REQUIRED WORK
Write out every line of text in the listing below word for word, leaving the pictures out of your answer.

SOURCE MATERIAL
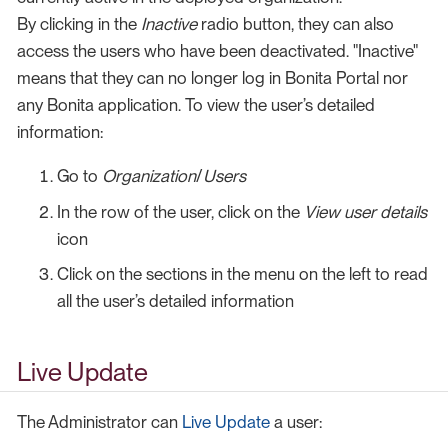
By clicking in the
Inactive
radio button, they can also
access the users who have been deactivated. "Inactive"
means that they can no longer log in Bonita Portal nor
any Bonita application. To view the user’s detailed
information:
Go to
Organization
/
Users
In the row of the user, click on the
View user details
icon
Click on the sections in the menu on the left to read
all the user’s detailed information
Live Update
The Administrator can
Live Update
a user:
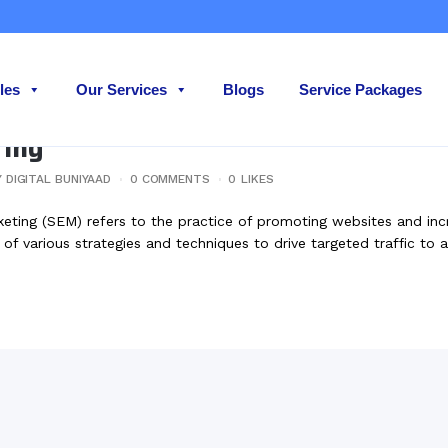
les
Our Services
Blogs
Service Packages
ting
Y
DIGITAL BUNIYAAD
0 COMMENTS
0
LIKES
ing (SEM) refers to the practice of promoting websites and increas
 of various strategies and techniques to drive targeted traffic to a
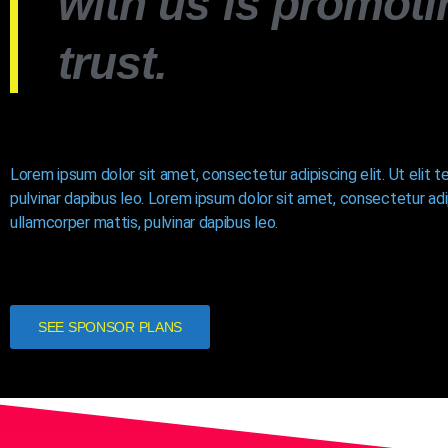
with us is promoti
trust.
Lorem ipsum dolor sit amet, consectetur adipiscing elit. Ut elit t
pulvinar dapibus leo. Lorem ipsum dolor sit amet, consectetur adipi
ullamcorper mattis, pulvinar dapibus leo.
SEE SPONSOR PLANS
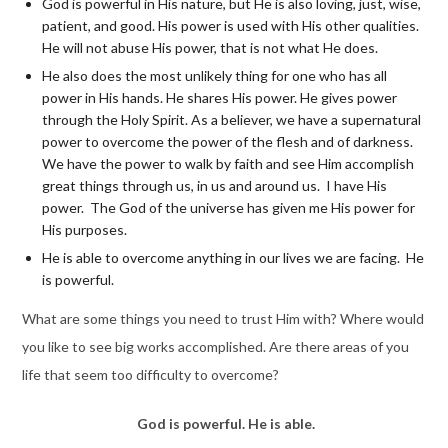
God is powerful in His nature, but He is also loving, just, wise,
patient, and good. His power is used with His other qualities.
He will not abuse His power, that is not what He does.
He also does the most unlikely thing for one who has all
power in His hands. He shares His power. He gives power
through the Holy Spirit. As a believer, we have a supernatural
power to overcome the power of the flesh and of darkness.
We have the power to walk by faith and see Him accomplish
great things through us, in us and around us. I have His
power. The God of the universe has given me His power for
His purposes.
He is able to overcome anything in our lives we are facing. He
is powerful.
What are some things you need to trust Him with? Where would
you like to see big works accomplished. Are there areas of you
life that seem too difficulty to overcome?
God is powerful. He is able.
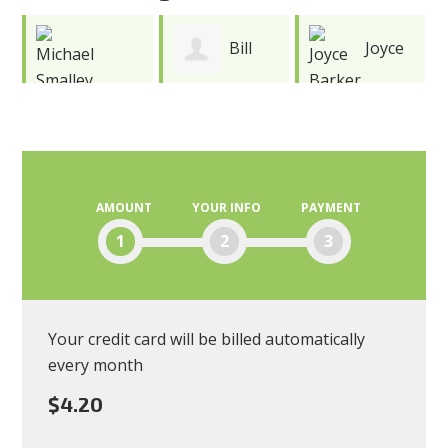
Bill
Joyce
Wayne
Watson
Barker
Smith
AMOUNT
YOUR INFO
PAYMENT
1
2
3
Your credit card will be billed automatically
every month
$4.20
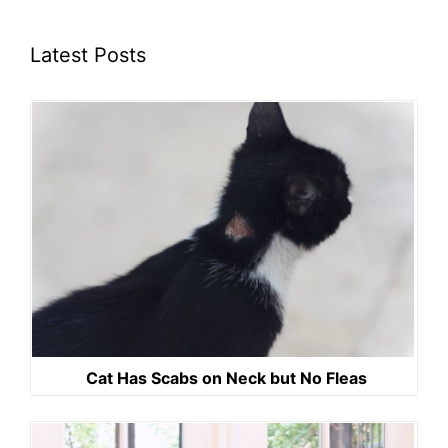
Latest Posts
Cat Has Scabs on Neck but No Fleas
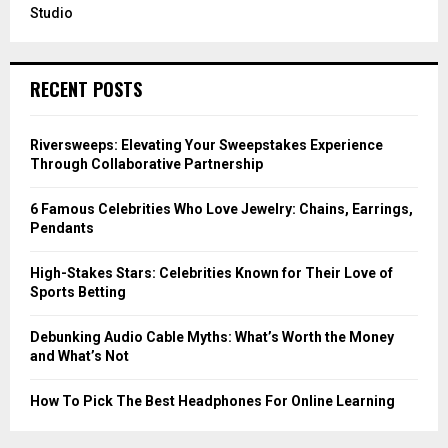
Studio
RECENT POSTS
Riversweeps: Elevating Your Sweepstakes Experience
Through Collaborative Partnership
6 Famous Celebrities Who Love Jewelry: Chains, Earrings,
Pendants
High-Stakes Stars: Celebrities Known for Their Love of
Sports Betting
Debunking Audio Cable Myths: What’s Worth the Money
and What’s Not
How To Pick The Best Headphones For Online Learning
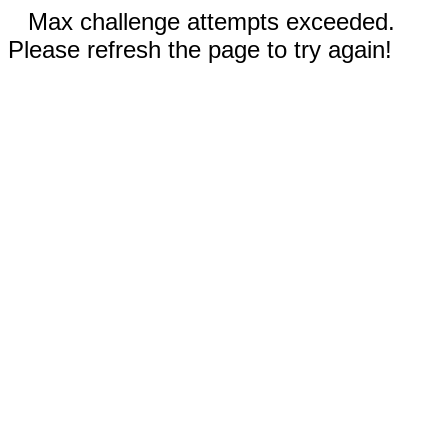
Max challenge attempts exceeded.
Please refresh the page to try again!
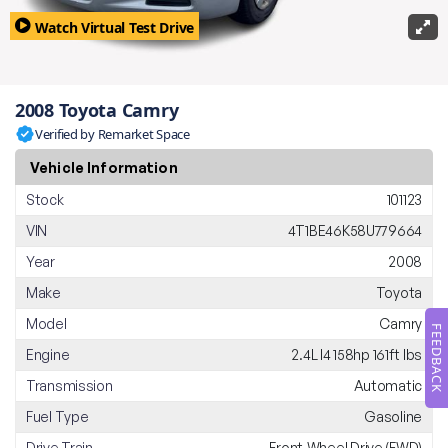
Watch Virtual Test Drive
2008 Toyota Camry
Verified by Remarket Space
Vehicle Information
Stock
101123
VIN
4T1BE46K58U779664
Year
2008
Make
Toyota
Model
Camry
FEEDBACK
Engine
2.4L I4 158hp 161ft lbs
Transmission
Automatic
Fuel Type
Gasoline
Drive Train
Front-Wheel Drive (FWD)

RESULT OF THE EXERCISE
By clicking in the
Inactive
radio button, they can also
access the users who have been deactivated. "Inactive"
means that they can no longer log in Bonita Portal nor
any Bonita application. To view the user’s detailed
information:
Go to
Organization
/
Users
In the row of the user, click on the
View user details
icon
Click on the sections in the menu on the left to read
all the user’s detailed information
Live Update
The Administrator can
Live Update
a user:
les
Our Services
Blogs
Service Packages
ting
Y
DIGITAL BUNIYAAD
0 COMMENTS
0
LIKES
ing (SEM) refers to the practice of promoting websites and increas
 of various strategies and techniques to drive targeted traffic to a
with us is promoti
trust.
Lorem ipsum dolor sit amet, consectetur adipiscing elit. Ut elit t
pulvinar dapibus leo. Lorem ipsum dolor sit amet, consectetur adipi
ullamcorper mattis, pulvinar dapibus leo.
SEE SPONSOR PLANS
God is powerful in His nature, but He is also loving, just, wise,
patient, and good. His power is used with His other qualities.
He will not abuse His power, that is not what He does.
He also does the most unlikely thing for one who has all
power in His hands. He shares His power. He gives power
through the Holy Spirit. As a believer, we have a supernatural
power to overcome the power of the flesh and of darkness.
We have the power to walk by faith and see Him accomplish
great things through us, in us and around us. I have His
power. The God of the universe has given me His power for
His purposes.
He is able to overcome anything in our lives we are facing. He
is powerful.
What are some things you need to trust Him with? Where would
you like to see big works accomplished. Are there areas of you
life that seem too difficulty to overcome?
God is powerful. He is able.
Bill
Joyce
Wayne
Watson
Barker
Smith
AMOUNT
YOUR INFO
PAYMENT
1
2
3
Your credit card will be billed automatically
every month
$4.20
Latest Posts
Cat Has Scabs on Neck but No Fleas
Studio
RECENT POSTS
Riversweeps: Elevating Your Sweepstakes Experience
Through Collaborative Partnership
6 Famous Celebrities Who Love Jewelry: Chains, Earrings,
Pendants
High-Stakes Stars: Celebrities Known for Their Love of
Sports Betting
Debunking Audio Cable Myths: What’s Worth the Money
and What’s Not
How To Pick The Best Headphones For Online Learning
Max challenge attempts exceeded.
Please refresh the page to try again!
Watch Virtual Test Drive
2008 Toyota Camry
Verified by Remarket Space
Vehicle Information
Stock
101123
VIN
4T1BE46K58U779664
Year
2008
Make
Toyota
Model
Camry
FEEDBACK
Engine
2.4L I4 158hp 161ft lbs
Transmission
Automatic
Fuel Type
Gasoline
Drive Train
Front-Wheel Drive (FWD)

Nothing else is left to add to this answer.